My setup is two servers, serverA (active) and serverB (passive). I'll assume that the messaging layer (Heartbeat or Corosync) is already setup and working. To allow Pacemaker to control Varnish, we need to fix Ubuntu's Varnish init script:
sudo vim /etc/init.d/varnish
Replace:
--start --quiet --pidfile ${PIDFILE} --exec ${DAEMON} -- \
in the start_varnish_d() function with:
--start --quiet --pidfile ${PIDFILE} --oknodo --exec ${DAEMON} -- \
so it works in accordance with the rules outlined here. Now setup a basic Pacemaker cluster on serverA with a two virtual IPs:
sudo crm configure property no-quorum-policy=ignore
sudo crm configure property stonith-enabled=false
sudo crm configure primitive virtual_ip_1 ocf:heartbeat:IPaddr params ip="192.168.1.134" nic="eth1" cidr_netmask="24" broadcast="192.168.1.255" op monitor interval="10s" timeout="20s"
sudo crm configure primitive virtual_ip_2 ocf:heartbeat:IPaddr params ip="192.168.1.135" nic="eth1" cidr_netmask="24" broadcast="192.168.1.255" op monitor interval="10s" timeout="20s"
Add a primitive for Varnish, providing a monitoring frequency, and generous timings for starting and stopping Varnish:
sudo crm configure primitive varnish lsb:varnish op monitor interval="10s" timeout="20s" op
start interval="0" timeout="15s" op stop interval="0" timeout="15s"
Group the varnish primitive with the virtual IPs, so Pacemaker migrates all resources to the passive node in the event of a failure:
sudo crm configure group cluster virtual_ip_1 virtual_ip_2 varnish
Set migration-threshold, so Pacemaker will tolerate two failures before moving all resources to the passive node. For Varnish, this means one initial failure, plus one failed restart attempt:
sudo crm_attribute --type rsc_defaults --attr-name migration-threshold --attr-value 2
Set a failure timeout. This seems to do two things:
Gives Pacemaker the time for one Varnish restart attempt before migrating to the passive node.
Prevents the failed node being marked as failed after 30s, allowing resources to be moved back to it without manually having to run crm resource cleanup varnish after a failure. This is good thing for my setup, as I don't have any weightings set on the nodes, but it could be a really bad idea in a different environment.

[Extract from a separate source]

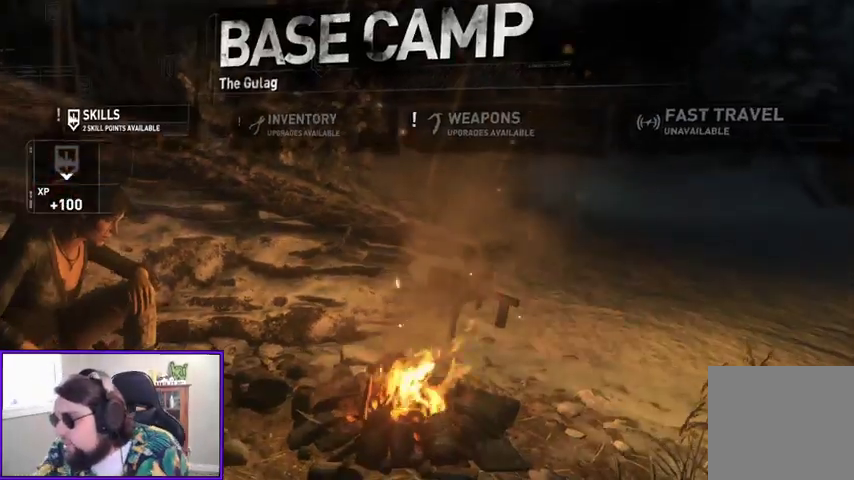
{"buttons": [], "left_stick": "center", "right_stick": "center", "events": []}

sudo crm_attribute --type rsc_defaults --attr-name failure-timeout --attr-value 30s
And that's it, but see Daff's answer below for comments about stickiness, which I didn't end up using. The only downside I can see is that if you manually put a node into standby, Pacemaker will shutdown Varnish on that node, thus clearing the in-memory cache. For me, that isn't a particularly big deal.